» **PROBLEM 1**
From the blog post on e-cigarettes below, list every physical part of an e-cig that the post names.
» **PROBLEM 2**
For each statement, answer yes or no according to the blog post on e-cigarettes below, and quote the words that decide it.
(a) E-cig sales grew by 23 percent in 2014.
(b) Every e-cig cartridge contains nicotine.
(c) Using an e-cig involves combustion.
» **PROBLEM 3**
Answer these questions using the blog post on e-cigarettes below.
(a) In what year did e-cigs first appear on the market?
(b) Besides the District of Columbia, how many states tax the sale of e-cigs?
(c) Since what date have the FDA's rules been under review by the Office of Budget and Management?

» **PASSAGE PROVIDED**
· · · · ·

The WasteWatcher: The Staff Blog of Citizens Against Government Waste

The Marlboro Man and the Blue Light

The WasteWatcher is the staff blog of Citizens Against Government Waste (CAGW) and the Council for Citizens Against Government Waste (CCAGW). For questions, contact blog@cagw.org.


The vapor product known as electronic cigarettes, “e-cigs,” first appeared on the market in 2007.  Although the e-cig market is still smaller than traditional cigarettes, sales grew by 23 percent in 2014 and are expected to surpass the cigarette market within the next decade. 

As this product becomes more popular, the federal and state governments have begun to try and do what they do best – tax and regulate – even if they have a minimal understanding of the product.  Four states and the District of Columbia tax the sale of e-cigs and 23 other states considered proposals to impose excise taxes in 2015.  The Food and Drug Administration (FDA) is poised to issue restrictive rules on the e-cig industry, which have been under review by the Office of Budget and Management since October 23, 2015, and are expected to be approved in the next few weeks.

Akin to how Uber and Lyft are the new generation of taxi cabs and limousines, e-cigs are an industry advancement from the cigarettes of the “Marlboro Man” of yore (and the same lung cancer to which he succumbed to).  Uber and Lyft users praise the convenience compared to traditional forms of transportation.  E-cig users appreciate the difference between their inhale of choice and a pack of Marlboros.

There is one similarity between e-cigs and cigarettes:  nicotine.  This naturally occurring substance is found in tobacco plants and the leaves used in cigarettes.  Nicotine can also be found in the cartridge of an e-cig, although they are also available without nicotine.  An e-cig has a sensor that detects when the user inhaling, an atomizer heats the nicotine fluid in response and vaporizes the fluid that is inhaled. And to simulate that burning ember hanging from the mouth of the Marlboro Man, a small blue light glows with each inhale.  Unlike the smoldering choice of the Marlboro Man, no combustion is involved and no smoke is inhaled by the user.

Many studies have shown that e-cigs help life-long smokers smoke less, without the threat of lung cancer or side effects of breaking such a habit.  As a result of these lower negative health effects, e-cigs have been found to be an effective tool to reduce Medicare costs.

· · · · ·

» **SOURCE MATERIAL**
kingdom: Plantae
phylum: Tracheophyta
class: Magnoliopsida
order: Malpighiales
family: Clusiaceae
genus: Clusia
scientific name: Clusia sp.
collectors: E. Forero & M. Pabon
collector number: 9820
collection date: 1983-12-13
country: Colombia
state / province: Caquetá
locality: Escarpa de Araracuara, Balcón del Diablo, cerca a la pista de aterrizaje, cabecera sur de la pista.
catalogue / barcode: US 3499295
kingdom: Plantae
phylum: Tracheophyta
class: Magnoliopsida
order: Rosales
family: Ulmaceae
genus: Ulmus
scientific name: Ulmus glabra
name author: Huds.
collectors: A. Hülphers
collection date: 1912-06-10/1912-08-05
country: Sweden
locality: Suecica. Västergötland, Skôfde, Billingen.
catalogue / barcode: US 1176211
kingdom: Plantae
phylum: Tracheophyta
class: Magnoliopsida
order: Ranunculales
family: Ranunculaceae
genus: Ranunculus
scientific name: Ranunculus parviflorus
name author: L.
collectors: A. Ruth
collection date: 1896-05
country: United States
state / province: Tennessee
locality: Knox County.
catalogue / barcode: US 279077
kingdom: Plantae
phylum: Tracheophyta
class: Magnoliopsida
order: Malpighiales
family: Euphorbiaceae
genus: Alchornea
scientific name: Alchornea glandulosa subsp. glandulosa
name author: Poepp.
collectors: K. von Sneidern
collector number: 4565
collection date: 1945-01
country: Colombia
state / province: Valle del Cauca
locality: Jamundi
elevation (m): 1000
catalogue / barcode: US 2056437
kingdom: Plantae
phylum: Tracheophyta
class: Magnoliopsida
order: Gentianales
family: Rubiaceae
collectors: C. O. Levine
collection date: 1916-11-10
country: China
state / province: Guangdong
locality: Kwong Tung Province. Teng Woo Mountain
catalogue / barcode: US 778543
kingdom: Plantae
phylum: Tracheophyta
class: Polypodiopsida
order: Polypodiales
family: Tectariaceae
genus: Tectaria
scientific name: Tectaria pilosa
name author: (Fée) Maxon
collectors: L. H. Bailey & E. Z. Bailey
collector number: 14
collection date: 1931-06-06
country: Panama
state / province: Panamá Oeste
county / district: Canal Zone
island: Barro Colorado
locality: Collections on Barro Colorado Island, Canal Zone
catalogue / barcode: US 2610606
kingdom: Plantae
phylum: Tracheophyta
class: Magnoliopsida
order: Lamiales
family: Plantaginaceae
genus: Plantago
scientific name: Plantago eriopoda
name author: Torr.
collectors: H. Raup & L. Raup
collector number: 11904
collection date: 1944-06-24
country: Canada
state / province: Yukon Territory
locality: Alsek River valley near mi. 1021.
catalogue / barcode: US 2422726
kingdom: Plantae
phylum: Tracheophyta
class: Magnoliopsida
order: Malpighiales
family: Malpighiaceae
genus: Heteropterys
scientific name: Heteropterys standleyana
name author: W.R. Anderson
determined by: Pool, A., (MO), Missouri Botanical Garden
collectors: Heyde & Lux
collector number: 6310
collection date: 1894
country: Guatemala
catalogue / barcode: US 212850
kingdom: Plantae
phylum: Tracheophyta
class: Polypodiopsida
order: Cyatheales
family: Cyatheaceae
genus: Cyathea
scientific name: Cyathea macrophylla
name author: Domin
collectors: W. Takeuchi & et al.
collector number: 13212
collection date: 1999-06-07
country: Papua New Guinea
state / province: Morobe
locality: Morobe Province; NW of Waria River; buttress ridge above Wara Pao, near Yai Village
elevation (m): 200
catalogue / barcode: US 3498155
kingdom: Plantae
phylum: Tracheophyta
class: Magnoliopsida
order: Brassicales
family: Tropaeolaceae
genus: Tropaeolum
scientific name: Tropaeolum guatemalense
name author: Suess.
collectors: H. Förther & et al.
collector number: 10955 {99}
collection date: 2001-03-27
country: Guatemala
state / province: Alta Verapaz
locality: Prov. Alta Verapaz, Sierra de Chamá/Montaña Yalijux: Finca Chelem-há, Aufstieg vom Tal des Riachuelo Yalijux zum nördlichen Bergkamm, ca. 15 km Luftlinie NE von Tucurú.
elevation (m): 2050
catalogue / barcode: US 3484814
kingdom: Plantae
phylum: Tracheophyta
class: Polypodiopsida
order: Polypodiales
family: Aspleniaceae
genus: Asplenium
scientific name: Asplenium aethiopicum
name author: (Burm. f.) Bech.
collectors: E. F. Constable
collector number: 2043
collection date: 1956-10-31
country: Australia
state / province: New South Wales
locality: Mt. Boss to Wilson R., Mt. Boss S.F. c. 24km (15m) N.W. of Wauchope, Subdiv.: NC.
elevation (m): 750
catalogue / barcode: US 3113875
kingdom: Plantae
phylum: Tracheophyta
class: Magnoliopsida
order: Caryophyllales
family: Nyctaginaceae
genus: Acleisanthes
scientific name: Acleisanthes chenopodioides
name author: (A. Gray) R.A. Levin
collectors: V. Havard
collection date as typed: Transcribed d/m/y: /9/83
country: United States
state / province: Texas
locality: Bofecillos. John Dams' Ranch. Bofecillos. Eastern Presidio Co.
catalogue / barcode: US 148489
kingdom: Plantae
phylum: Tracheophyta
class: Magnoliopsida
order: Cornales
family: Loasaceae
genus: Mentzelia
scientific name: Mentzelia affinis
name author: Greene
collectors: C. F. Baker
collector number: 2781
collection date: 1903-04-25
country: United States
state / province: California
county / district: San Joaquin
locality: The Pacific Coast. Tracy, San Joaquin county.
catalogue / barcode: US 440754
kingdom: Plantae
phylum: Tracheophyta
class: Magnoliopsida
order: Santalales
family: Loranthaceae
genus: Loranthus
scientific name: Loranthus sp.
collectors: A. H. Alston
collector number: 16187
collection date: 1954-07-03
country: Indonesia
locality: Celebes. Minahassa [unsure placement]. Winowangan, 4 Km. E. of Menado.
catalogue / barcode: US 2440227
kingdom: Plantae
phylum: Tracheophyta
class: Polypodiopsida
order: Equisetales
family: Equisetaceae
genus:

· · · · ·

» **EXERCISE RESULT 1**
- Cartridge
- Sensor
- Atomizer
- Small blue light

» **EXERCISE RESULT 2**
(a) Yes: "sales grew by 23 percent in 2014"
(b) No: "although they are also available without nicotine"
(c) No: "no combustion is involved and no smoke is inhaled by the user"

» **EXERCISE RESULT 3**
(a) 2007
(b) Four
(c) October 23, 2015